BEGIN DATA SHOWN
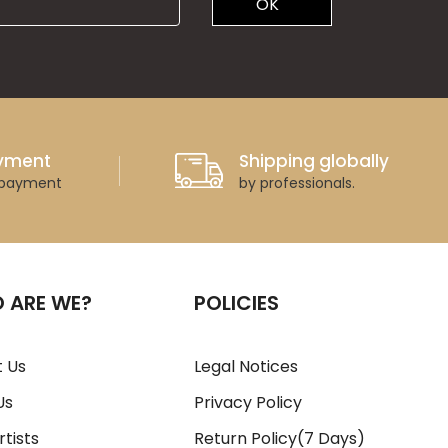
OK
ayment
Shipping globally
 payment
by professionals.
 ARE WE?
POLICIES
 Us
Legal Notices
Us
Privacy Policy
rtists
Return Policy(7 Days)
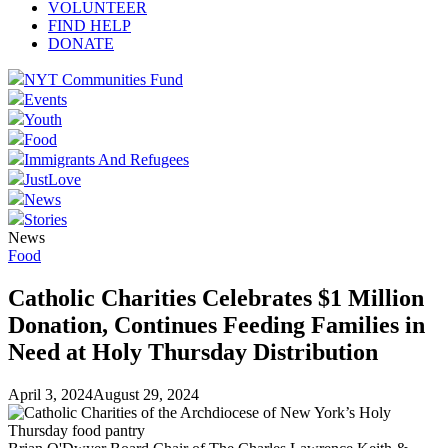
VOLUNTEER
FIND HELP
DONATE
NYT Communities Fund
Events
Youth
Food
Immigrants And Refugees
JustLove
News
Stories
News
Food
Catholic Charities Celebrates $1 Million
Donation, Continues Feeding Families in
Need at Holy Thursday Distribution
April 3, 2024
August 29, 2024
END DATA SHOWN
INSTRUCTION:
With the pictures left out, write out all of the data exactly.

OUTPUT:
OK
ayment
Shipping globally
 payment
by professionals.
 ARE WE?
POLICIES
 Us
Legal Notices
Us
Privacy Policy
rtists
Return Policy(7 Days)
VOLUNTEER
FIND HELP
DONATE
NYT Communities Fund
Events
Youth
Food
Immigrants And Refugees
JustLove
News
Stories
News
Food
Catholic Charities Celebrates $1 Million
Donation, Continues Feeding Families in
Need at Holy Thursday Distribution
April 3, 2024
August 29, 2024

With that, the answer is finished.